→ Text:
◇ ◇ ◇ ◇ ◇ ◇ ◇

United States District Court, M.D. Pennsylvania

February 2, 2015

JOHN E. WETZEL, et al., Defendants.


WILLIAM W. CALDWELL, District Judge.

I. Introduction

The pro se plaintiff, Anthony Joseph Alex, I, has filed the following three motions: (1) a motion to compel (Doc. 42); (2) another motion to compel (Doc. 48); and (3) a motion (Doc. 65) seeking the disposition of the motions to compel and the defendants' pending motion for summary judgment. After consideration of the motions, they will be granted in part and denied in part.

II. Standard of Review

Fed. R. Civ. P. 37(a) allows a party to file a motion to compel discovery when the opposing party fails to respond adequately to a document request propounded pursuant to Fed.R.Civ.P. 34. Fed.R.Civ.P. 37(a)(3)(B)(iv). Pursuant to Fed.R.Civ.P. 26(b)(1), a party "may obtain discovery regarding any nonprivileged matter that is relevant to any party's claim or defense." Fed.R.Civ.P. 26(b)(1). Relevant information sought in discovery need not be admissible at trial, as long as it "appears reasonably calculated to lead to the discovery of admissible evidence." ( Id. ) Relevance is generally "construed broadly to encompass any matter that bears on, or that reasonably could lead to other matter that could bear on, any issue that is or may be in the case." Oppenheimer Funds, Sanders, 437 U.S. 340, 351, 98 S.Ct. 2380, 2389, 57 L.Ed.2d 253 (1978).

◇ ◇ ◇ ◇ ◇ ◇ ◇

→ Task prompt:
List every document number the court text gives for the plaintiff's motions. The records after this point are separate material and are not part of the court text.

◇ ◇ ◇ ◇ ◇ ◇ ◇

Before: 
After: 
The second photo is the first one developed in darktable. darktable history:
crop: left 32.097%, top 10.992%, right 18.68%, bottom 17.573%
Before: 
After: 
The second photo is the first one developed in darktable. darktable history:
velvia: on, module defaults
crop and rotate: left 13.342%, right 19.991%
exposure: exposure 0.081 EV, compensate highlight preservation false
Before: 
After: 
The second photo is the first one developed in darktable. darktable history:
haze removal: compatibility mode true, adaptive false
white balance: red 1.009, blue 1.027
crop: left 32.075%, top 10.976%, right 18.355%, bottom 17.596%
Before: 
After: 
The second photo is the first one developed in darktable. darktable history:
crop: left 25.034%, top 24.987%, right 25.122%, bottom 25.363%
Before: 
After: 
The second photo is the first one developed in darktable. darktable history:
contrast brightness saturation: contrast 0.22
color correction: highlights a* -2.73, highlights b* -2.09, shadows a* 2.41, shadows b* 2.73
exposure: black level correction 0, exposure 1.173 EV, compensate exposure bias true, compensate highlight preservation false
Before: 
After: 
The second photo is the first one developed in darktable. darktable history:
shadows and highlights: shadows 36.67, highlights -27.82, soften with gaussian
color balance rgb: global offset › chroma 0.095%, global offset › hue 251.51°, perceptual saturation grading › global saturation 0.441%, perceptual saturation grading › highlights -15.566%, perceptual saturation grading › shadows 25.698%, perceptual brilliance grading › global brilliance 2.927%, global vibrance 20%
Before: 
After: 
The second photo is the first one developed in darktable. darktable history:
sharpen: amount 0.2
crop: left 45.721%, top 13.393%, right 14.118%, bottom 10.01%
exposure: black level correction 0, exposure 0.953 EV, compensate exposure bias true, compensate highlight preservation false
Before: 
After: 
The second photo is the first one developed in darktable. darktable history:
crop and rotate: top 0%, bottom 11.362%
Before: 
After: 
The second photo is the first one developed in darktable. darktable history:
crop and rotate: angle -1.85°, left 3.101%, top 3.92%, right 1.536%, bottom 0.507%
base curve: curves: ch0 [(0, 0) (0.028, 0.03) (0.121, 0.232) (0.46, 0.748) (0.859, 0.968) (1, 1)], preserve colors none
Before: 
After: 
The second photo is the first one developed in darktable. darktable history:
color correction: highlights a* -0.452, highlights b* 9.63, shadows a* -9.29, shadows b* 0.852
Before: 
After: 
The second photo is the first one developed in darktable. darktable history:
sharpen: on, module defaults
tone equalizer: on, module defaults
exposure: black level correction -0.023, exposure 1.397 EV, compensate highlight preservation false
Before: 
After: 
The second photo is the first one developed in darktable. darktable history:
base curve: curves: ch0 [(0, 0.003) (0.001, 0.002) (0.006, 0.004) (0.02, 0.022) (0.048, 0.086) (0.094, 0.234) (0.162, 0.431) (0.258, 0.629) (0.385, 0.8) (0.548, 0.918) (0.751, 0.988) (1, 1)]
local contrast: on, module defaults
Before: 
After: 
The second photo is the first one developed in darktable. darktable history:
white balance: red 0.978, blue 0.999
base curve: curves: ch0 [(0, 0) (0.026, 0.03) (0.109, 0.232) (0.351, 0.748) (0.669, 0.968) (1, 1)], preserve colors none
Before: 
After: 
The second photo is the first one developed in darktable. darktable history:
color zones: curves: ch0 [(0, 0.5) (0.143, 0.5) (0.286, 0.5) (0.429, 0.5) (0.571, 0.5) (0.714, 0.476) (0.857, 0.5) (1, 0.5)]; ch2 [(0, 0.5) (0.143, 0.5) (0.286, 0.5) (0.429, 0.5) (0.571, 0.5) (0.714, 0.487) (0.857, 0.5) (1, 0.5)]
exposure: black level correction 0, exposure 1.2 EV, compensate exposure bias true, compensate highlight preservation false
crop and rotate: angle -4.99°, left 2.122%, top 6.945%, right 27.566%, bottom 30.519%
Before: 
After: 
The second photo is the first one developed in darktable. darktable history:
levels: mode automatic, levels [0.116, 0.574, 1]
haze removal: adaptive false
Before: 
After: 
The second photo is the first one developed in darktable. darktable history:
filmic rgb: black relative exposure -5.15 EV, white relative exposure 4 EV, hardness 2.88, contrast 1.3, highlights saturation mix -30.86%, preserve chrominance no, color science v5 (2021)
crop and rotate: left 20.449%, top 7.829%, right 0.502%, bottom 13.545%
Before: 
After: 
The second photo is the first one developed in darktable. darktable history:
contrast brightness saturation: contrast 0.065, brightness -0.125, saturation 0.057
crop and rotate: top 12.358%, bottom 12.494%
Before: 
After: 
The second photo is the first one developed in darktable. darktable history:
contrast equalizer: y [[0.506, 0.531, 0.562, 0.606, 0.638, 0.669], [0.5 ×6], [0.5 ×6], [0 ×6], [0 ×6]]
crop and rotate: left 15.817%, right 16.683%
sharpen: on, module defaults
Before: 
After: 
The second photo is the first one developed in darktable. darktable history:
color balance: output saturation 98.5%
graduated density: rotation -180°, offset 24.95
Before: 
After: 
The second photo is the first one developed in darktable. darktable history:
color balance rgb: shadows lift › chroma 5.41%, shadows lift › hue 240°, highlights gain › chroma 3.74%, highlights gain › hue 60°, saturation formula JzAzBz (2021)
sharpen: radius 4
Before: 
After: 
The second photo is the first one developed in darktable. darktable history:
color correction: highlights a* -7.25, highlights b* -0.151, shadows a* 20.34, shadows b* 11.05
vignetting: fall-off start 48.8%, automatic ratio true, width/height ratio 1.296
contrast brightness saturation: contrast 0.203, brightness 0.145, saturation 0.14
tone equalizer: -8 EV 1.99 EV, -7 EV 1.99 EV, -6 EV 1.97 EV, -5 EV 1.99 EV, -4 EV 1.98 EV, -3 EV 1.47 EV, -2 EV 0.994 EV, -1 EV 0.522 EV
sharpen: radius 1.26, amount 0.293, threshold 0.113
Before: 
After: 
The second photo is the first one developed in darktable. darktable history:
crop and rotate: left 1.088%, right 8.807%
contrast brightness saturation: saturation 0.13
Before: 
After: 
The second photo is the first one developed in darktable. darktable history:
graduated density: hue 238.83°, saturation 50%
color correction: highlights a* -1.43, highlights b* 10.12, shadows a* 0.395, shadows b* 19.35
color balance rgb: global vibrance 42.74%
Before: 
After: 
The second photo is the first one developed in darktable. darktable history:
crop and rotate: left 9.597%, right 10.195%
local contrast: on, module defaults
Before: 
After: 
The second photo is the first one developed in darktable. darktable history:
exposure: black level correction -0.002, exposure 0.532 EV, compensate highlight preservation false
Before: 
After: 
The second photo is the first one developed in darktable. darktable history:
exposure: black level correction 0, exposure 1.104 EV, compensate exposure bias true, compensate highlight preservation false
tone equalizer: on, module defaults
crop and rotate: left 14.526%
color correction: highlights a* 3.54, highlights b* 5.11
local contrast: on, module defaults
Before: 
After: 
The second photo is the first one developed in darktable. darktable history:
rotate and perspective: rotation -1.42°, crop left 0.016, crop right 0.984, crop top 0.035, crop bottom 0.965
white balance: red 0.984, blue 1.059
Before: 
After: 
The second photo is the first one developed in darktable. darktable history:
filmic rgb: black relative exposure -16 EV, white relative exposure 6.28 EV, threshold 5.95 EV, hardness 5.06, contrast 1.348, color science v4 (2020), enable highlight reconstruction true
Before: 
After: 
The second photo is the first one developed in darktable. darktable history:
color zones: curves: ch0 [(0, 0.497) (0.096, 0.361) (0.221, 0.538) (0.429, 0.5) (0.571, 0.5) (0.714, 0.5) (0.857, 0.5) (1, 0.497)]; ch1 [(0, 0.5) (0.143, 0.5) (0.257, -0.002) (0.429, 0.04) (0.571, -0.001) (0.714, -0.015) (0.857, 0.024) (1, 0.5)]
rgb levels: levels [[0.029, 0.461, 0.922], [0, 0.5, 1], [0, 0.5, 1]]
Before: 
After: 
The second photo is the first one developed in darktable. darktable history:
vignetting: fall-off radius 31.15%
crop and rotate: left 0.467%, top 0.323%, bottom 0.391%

◇ ◇ ◇ ◇ ◇ ◇ ◇

→ Solution to this task:
Doc. 42, Doc. 48, Doc. 65